In the context of 3,342 deaths and tens of thousands missing, one child's survival might seem like a footnote. But in the immediate aftermath of catastrophe, such stories matter. They tell rescue workers that people can be pulled alive from rubble. They tell families still searching that survival is possible. They tell the world that amid the devastation, there are still reasons to keep digging, keep hoping, keep working through the night.

Fabiana's story was not an ending. It was a moment of light in an ongoing crisis, a reminder that even in the worst circumstances, a child with ketchup and cheese and the will to survive can emerge from the darkness.

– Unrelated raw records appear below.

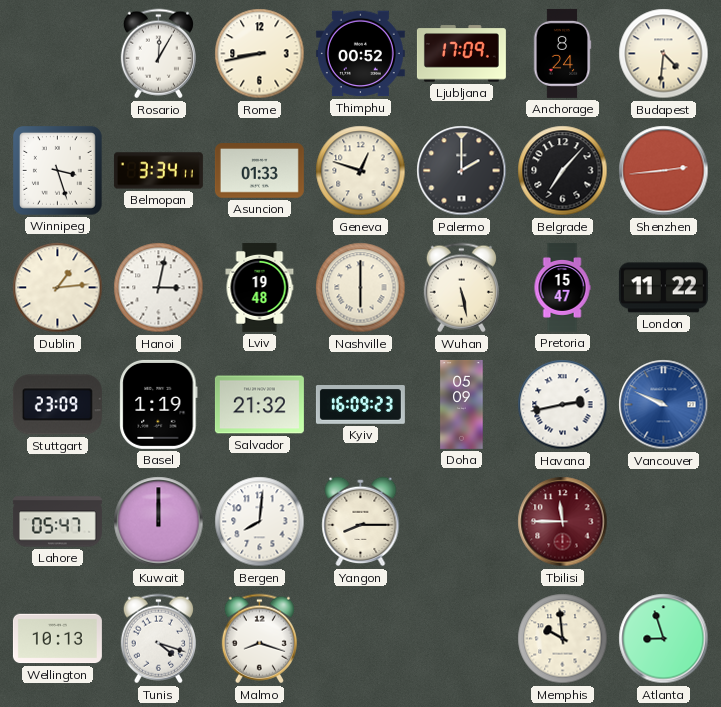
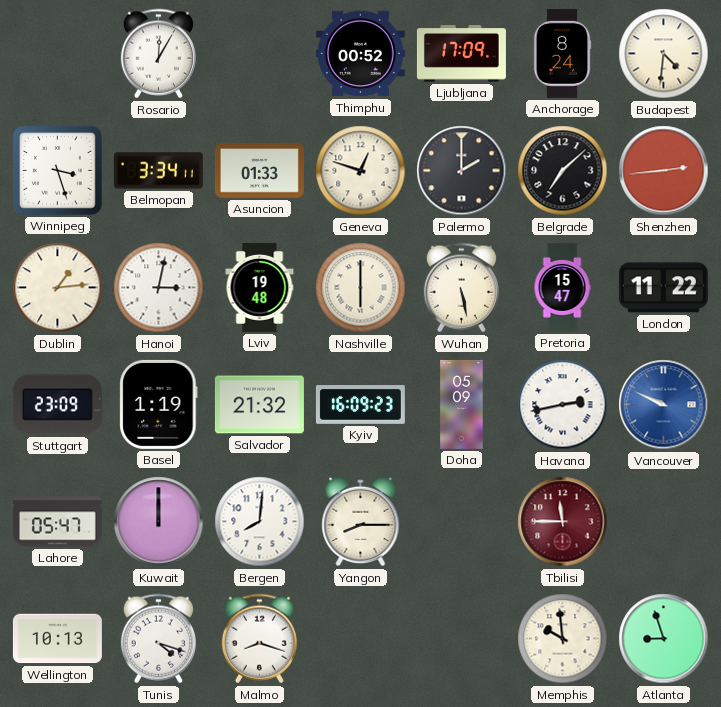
Rome: 8:43 -> none
Belgrade: 7:07 -> 7:08
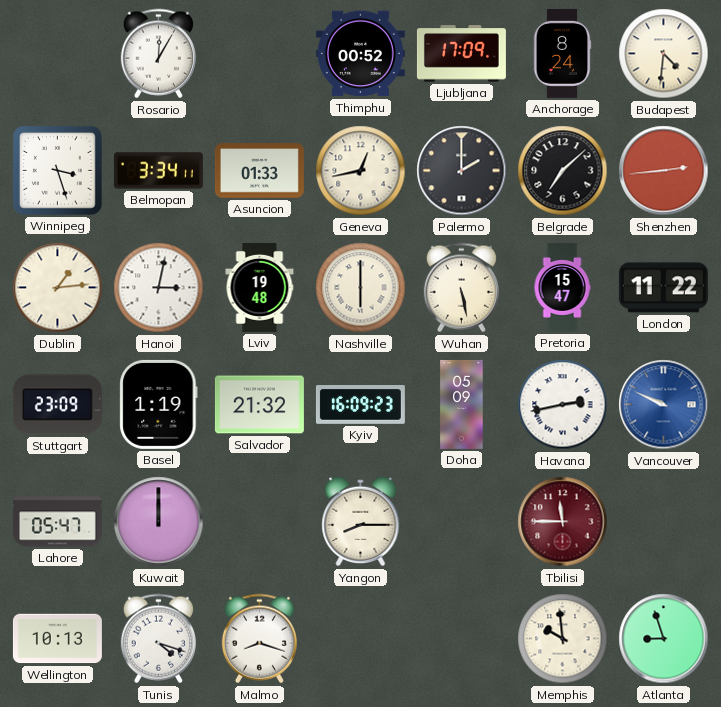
Geneva: 12:48 -> 12:43
Bergen: 8:01 -> none
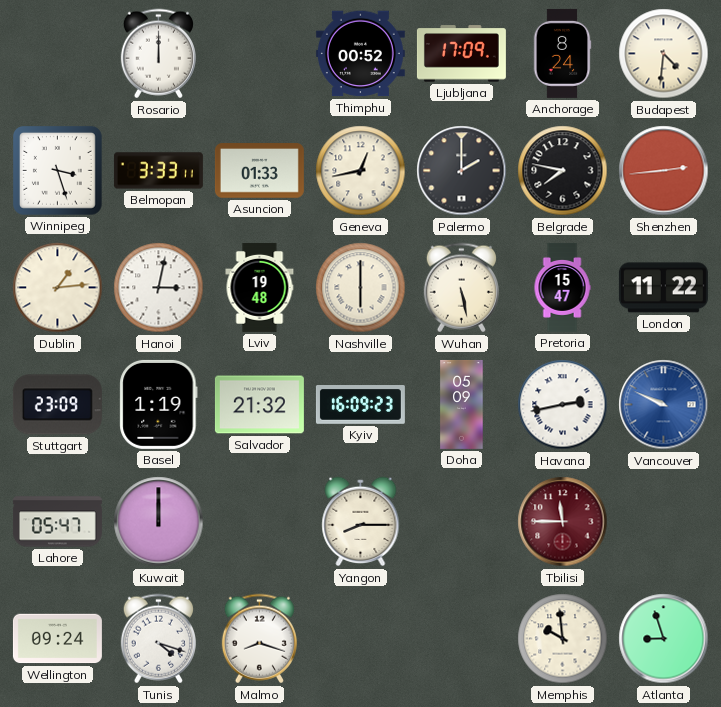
Rosario: 12:05 -> 12:00
Belmopan: 3:34 -> 3:33
Belgrade: 7:08 -> 7:47
Wellington: 10:13 -> 09:24
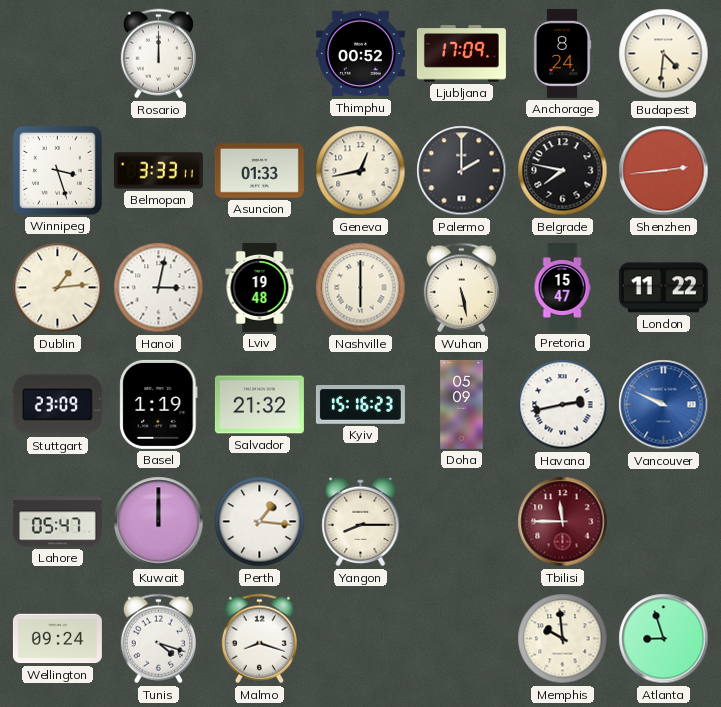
Kyiv: 16:09 -> 15:16
Perth: none -> 1:16
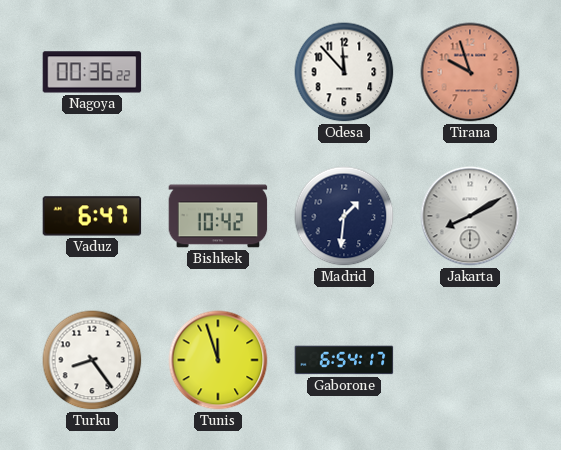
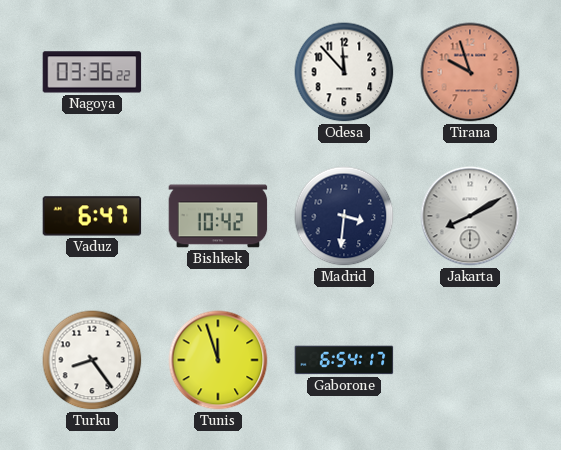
Nagoya: 00:36 -> 03:36
Madrid: 1:31 -> 3:31
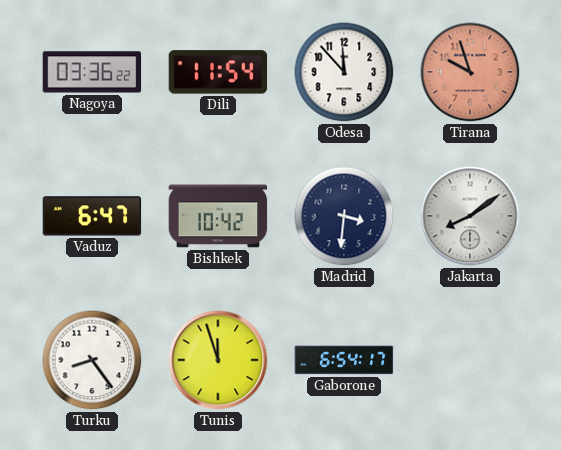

Fabiana survived on ketchup and cheese during her time trapped under the rubble
— BBC reporting on the rescue
A Conversa do Hearth Outra perspectiva sobre a história
Inventor

What made Fabiana's survival so unlikely? Thirty hours is a long time to be trapped.

Model

Most people don't survive that long under rubble. The weight alone causes injuries that kill you slowly. But she was in a pocket of space—protected enough. And she had something to eat and drink, even if it was just condiments.

Inventor

Ketchup and cheese. That's almost absurd.

Model

It is. But absurdity is what keeps you alive sometimes. She rationed it. She didn't panic and consume it all at once. She understood, at twelve years old, that she had to make it last.

Inventor

Do we know how she was found? Was it random, or were rescuers searching that specific area?

Model

The reporting doesn't say. But in La Guaira, after the quakes, rescue teams were moving through the rubble systematically. They found her on Friday. Whether they heard her or saw a sign of life, we don't know.

Inventor

And her injuries were minor—a fractured foot, some scrapes. That's remarkable.

Model

It is. Most people trapped that long suffer crush injuries, internal bleeding, organ failure. She got off with something that will heal. It's the kind of outcome that makes rescue workers believe their work matters.

Inventor

In a disaster where 3,342 are confirmed dead and tens of thousands are missing, does one survival story change anything?

Model

Not the numbers. But it changes the narrative. It tells people still trapped that rescue is possible. It tells families still searching that they should keep hoping. It tells the world the disaster isn't over—people are still being pulled from the rubble alive.